**EXERCISE GOAL**: In the text on urinary VOC detection of colorectal cancer, what does it give as the approximate CRC detection rate in the screening population?

The analytical technology associated with VOC detection is constantly being improved, with particular focus on refinement of data software and ion capture technique. The benefits of using FAIMS as the detection method of choice, have been described in the literature before [21], but the level of repeatability required for equipping the clinical setting with this technology has not yet been demonstrated.

This is the first reported study demonstrating the application of GC–IMS in CRC detection [39, 40]. GC–IMS have several advantages as a clinical tool. It is simple to use, meaning specialist training is not required. Also, it is portable, thus in theory, could be transported to the clinical area of need for instant analysis. Finally, due to the IMS component, it has the technology to isolate and identify the chemical compounds within the urine sample. This has the potential to broaden current understanding of CRC pathogenesis and also narrow the target window of chemicals that comprise the VOC profile in CRC. However, at this point the chemical National Institute of Standards and Technology (NIST) library required to perform this step is currently small.

It is important to highlight that the bowel screening patient group recruited for this study consisted of patients that had a positive FOBT. The authors recognise the importance of examining FOBT negative patients too when comparing a new screening tool with FOBT, but were constrained by the BCSP recommendations.

The current guaiac FOBT has poor selectivity for CRC, therefore, it would be interesting to repeat this experiment once the FIT is introduced for UK bowel screening. It has both superior sensitivity and specificity compared to the current FOBT. Combining VOC detection with FIT as a two-stage test in the asymptomatic population that forms the basis of a decision-making algorithm for further investigations, is an area of interest that may hold the most potential in the field of VOC diagnostics in CRC [41], rather than the use of VOC detection as a stand alone test. Further research could also test this algorithm (FIT plus urinary VOC profile) in the symptomatic population, where risk stratification is extremely difficult based on symptoms alone.

A limitation of this study was the small sample size for the CRC group, but this reflects the nature of the screening population with low CRC detection rates of around 8%. Machine learning algorithms that were used to analyse both sets of date always risk the possibility of overfitting of the data. This was minimised using a cross-validation technique and using two different technologies.

Conclusions

Our results indicate detection of CRC and adenomas through urinary VOCs within a screening population is feasible. CRC can be correctly classified from control and adenomas using FAIMS and GC–IMS, but the classification of adenomas from control was poor. This approach to disease detection faces multiple challenges, that reflect the complexity of human disease and it is likely biomarker-led disease detection will require a panel of markers rather than focus on one specific marker in the screening population.

**Collected data**:
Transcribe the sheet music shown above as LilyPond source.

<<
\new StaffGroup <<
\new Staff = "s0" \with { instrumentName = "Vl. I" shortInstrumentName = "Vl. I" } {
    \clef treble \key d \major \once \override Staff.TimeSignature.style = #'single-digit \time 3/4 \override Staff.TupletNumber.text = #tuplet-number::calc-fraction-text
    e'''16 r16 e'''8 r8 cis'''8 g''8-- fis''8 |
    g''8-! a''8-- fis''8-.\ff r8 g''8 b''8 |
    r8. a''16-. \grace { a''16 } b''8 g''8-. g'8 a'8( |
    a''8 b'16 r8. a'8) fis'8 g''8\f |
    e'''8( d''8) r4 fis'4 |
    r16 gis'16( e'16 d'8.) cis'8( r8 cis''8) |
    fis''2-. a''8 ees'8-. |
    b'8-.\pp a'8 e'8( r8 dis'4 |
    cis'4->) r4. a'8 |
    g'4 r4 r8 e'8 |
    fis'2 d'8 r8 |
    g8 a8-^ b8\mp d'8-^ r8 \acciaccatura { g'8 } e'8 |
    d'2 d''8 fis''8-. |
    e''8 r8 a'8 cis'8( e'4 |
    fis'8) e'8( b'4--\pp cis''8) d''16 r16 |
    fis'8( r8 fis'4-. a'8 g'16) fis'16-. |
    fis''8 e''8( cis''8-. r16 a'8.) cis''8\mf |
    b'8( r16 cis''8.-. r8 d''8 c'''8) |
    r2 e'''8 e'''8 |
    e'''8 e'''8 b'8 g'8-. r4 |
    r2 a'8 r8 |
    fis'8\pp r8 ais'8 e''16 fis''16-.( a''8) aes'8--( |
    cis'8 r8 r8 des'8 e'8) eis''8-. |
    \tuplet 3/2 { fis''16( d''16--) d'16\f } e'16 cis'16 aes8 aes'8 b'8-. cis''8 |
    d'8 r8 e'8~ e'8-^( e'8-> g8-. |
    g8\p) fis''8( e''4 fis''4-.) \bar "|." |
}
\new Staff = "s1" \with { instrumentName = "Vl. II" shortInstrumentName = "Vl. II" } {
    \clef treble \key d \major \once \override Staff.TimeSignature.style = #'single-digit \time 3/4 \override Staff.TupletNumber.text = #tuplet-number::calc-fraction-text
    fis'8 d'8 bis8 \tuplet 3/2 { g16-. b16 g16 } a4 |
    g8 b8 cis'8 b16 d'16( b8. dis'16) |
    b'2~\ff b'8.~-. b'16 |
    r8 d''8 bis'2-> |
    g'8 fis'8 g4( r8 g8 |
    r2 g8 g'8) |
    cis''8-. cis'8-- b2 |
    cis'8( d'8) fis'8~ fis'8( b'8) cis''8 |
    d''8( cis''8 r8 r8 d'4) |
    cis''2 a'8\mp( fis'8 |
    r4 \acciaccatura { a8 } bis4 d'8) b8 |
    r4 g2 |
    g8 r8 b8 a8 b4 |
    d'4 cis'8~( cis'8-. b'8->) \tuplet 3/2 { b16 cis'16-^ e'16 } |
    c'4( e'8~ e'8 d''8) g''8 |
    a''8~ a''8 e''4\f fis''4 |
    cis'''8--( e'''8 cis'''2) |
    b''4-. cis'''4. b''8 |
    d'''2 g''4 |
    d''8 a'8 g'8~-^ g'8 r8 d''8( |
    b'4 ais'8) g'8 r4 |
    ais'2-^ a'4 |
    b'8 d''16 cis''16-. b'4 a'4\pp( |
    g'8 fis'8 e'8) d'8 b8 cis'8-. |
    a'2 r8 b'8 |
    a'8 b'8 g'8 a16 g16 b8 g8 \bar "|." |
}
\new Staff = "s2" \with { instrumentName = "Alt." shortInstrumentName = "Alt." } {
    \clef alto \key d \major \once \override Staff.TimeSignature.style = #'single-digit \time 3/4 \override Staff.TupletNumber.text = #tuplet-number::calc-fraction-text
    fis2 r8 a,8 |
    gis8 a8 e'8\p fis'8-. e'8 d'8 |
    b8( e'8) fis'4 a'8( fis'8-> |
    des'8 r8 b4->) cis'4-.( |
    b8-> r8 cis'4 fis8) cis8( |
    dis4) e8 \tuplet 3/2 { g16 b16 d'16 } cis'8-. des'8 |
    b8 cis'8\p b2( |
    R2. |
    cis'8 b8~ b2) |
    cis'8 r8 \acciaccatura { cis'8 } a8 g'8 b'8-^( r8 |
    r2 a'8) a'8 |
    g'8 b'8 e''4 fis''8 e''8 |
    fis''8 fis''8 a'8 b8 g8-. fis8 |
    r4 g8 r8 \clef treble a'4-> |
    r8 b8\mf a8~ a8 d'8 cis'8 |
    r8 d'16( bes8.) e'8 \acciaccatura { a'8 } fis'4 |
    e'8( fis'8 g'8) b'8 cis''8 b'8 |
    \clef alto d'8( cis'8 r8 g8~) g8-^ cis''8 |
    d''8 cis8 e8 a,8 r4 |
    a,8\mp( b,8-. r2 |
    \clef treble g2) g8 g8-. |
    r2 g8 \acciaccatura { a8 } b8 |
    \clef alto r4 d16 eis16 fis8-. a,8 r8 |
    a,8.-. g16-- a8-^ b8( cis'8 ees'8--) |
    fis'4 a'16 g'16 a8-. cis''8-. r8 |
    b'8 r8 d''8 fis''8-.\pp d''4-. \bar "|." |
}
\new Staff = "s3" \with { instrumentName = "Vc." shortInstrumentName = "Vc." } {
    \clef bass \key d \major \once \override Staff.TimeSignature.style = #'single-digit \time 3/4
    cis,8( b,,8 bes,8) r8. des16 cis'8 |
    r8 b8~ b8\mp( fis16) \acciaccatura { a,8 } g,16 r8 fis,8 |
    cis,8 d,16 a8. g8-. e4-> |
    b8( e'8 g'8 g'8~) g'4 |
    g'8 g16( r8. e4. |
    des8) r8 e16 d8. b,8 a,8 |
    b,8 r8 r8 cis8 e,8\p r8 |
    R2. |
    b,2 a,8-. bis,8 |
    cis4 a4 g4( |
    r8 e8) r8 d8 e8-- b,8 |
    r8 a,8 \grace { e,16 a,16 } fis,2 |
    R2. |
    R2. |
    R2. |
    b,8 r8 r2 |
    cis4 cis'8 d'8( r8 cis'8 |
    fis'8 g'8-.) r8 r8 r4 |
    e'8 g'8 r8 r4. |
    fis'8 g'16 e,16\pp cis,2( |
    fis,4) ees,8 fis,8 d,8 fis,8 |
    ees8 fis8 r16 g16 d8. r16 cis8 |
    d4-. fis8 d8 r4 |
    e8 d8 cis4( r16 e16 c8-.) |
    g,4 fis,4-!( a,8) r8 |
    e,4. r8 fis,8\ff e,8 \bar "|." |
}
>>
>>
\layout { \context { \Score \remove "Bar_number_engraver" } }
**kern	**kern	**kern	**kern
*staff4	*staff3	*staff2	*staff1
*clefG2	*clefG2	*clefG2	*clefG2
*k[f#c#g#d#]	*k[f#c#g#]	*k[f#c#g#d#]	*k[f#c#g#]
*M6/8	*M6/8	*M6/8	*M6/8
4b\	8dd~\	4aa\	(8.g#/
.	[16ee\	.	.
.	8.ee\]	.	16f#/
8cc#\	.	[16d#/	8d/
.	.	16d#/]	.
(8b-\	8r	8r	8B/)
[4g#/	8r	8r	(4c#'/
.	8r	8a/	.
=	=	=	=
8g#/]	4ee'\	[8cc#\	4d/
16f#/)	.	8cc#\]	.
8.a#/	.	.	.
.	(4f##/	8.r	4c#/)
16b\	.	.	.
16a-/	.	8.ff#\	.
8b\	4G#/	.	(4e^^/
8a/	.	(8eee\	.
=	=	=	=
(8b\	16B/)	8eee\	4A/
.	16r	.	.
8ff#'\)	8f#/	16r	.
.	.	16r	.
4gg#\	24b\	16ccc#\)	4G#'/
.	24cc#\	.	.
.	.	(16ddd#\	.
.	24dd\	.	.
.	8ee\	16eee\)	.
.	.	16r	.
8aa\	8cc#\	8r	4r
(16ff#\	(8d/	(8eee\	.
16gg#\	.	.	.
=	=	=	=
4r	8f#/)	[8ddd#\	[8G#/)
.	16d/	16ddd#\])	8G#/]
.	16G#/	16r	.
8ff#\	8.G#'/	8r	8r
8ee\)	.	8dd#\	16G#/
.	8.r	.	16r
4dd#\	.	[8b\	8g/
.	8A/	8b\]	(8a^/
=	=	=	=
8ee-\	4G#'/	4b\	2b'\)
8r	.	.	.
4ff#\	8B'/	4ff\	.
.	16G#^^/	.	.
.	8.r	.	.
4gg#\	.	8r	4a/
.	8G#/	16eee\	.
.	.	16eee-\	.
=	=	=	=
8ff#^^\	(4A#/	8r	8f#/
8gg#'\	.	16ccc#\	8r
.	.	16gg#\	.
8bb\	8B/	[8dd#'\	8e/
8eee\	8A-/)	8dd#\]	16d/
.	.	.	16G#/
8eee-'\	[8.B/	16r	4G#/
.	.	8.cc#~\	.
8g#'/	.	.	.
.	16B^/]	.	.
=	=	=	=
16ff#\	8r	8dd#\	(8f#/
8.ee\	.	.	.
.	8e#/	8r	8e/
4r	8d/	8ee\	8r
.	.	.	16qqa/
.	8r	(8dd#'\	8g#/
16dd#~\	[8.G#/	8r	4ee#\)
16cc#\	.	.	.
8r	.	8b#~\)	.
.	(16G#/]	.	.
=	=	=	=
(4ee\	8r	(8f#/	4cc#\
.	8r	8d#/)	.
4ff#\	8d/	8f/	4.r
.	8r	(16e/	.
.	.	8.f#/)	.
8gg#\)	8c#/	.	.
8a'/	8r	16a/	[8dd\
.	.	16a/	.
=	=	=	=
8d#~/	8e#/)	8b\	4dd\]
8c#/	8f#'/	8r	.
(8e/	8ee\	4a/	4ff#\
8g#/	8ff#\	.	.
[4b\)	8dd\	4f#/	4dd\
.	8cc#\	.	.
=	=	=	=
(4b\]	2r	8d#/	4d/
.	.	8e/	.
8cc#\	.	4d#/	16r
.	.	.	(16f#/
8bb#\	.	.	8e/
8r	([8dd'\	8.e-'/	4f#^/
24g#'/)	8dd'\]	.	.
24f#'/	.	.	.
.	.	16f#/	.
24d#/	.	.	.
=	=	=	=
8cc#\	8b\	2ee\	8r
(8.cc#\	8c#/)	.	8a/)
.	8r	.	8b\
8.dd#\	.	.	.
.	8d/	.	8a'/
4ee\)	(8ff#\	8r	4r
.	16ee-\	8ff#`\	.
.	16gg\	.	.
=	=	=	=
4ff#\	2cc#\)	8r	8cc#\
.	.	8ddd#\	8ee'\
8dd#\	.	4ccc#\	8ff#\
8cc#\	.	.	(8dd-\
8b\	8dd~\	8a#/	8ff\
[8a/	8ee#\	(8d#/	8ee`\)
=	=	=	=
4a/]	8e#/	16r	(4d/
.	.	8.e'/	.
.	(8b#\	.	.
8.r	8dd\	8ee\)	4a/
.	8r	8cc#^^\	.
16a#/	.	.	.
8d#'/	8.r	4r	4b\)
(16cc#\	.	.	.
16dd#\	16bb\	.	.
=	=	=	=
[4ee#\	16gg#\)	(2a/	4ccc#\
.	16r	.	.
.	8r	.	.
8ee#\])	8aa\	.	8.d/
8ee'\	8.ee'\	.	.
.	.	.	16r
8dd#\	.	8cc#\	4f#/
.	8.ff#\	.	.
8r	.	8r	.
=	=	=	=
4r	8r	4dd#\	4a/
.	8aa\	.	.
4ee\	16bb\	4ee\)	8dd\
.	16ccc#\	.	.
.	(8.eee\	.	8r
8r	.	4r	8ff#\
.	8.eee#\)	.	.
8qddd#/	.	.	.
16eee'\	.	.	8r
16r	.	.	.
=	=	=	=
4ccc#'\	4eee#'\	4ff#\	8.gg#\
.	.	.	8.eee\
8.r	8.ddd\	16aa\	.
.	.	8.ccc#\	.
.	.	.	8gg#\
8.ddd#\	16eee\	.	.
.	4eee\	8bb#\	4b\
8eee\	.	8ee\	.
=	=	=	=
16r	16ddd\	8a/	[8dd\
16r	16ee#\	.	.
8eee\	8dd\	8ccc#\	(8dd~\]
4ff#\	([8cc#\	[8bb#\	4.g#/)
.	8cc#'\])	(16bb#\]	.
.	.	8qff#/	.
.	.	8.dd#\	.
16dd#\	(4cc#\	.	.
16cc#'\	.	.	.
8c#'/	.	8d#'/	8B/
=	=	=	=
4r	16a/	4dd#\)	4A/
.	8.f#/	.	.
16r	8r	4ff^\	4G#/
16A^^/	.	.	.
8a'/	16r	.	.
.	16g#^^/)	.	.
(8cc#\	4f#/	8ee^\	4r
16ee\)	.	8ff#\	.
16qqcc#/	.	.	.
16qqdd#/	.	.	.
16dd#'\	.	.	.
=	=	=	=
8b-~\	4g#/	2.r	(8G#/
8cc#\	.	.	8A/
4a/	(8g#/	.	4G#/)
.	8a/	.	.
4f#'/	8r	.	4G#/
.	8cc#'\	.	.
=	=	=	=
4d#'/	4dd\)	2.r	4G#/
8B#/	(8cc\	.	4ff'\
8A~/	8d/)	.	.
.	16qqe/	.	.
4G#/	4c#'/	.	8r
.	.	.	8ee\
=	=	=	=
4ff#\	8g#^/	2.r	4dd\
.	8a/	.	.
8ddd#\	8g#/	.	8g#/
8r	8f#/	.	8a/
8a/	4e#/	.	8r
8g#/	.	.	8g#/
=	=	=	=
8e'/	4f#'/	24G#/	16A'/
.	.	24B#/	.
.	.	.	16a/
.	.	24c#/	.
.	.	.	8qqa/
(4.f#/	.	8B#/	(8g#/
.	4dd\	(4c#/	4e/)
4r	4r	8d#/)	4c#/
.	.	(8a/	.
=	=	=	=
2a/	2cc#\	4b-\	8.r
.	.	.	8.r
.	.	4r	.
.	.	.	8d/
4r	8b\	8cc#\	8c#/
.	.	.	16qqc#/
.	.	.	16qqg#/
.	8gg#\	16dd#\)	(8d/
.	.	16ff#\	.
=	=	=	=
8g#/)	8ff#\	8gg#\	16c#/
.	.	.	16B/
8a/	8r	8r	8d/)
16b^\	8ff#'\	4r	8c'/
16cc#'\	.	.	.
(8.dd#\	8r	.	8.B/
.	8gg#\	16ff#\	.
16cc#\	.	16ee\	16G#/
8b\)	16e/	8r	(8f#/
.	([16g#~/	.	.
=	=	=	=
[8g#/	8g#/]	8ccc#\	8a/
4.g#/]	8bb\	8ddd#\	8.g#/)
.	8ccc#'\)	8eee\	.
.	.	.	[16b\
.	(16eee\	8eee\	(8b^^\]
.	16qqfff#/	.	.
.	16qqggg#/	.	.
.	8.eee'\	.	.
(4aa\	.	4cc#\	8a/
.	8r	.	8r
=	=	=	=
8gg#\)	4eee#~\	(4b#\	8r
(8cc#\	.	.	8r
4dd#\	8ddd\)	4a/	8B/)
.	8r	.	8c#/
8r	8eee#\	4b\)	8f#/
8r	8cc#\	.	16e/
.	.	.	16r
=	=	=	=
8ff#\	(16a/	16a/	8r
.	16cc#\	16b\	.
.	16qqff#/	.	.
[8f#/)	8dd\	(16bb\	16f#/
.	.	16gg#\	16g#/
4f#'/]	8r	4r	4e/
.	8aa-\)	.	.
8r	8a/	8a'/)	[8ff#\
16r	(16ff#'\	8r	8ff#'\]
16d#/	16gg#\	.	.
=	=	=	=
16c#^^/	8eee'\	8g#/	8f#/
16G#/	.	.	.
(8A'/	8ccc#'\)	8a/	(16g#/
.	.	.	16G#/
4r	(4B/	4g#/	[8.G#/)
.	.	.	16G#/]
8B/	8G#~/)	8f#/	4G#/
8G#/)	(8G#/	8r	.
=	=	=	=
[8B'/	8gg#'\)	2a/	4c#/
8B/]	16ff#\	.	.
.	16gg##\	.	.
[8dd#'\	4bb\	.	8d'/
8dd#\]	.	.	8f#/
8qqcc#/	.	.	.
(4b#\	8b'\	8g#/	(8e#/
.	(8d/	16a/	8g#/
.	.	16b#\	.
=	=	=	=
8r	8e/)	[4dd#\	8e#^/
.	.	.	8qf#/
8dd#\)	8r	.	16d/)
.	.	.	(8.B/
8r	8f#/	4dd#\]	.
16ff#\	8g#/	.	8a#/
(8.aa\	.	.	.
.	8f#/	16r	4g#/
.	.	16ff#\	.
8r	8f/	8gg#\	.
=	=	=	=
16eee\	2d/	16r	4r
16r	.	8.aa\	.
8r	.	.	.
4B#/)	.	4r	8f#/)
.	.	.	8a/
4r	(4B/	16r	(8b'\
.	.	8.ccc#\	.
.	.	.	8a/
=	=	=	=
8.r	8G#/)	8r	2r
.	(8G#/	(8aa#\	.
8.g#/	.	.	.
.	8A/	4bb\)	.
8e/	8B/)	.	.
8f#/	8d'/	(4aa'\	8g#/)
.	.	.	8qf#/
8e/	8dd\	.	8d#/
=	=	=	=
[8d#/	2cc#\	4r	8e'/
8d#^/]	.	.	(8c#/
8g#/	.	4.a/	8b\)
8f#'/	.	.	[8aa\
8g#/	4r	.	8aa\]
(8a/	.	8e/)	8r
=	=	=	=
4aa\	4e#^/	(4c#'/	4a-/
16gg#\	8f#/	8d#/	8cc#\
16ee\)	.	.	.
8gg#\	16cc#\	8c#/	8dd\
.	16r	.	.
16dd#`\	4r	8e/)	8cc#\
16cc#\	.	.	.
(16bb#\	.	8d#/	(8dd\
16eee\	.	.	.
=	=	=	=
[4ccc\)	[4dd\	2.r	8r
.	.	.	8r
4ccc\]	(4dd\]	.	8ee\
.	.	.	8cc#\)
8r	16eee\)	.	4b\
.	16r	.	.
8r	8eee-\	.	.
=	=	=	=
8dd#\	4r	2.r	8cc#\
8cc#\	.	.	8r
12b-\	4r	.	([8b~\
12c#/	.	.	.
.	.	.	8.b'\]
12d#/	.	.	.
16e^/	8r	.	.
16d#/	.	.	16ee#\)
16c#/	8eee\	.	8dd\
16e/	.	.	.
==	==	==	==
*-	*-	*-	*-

**SOLUTION TO THE PROBLEM**: Around 8%.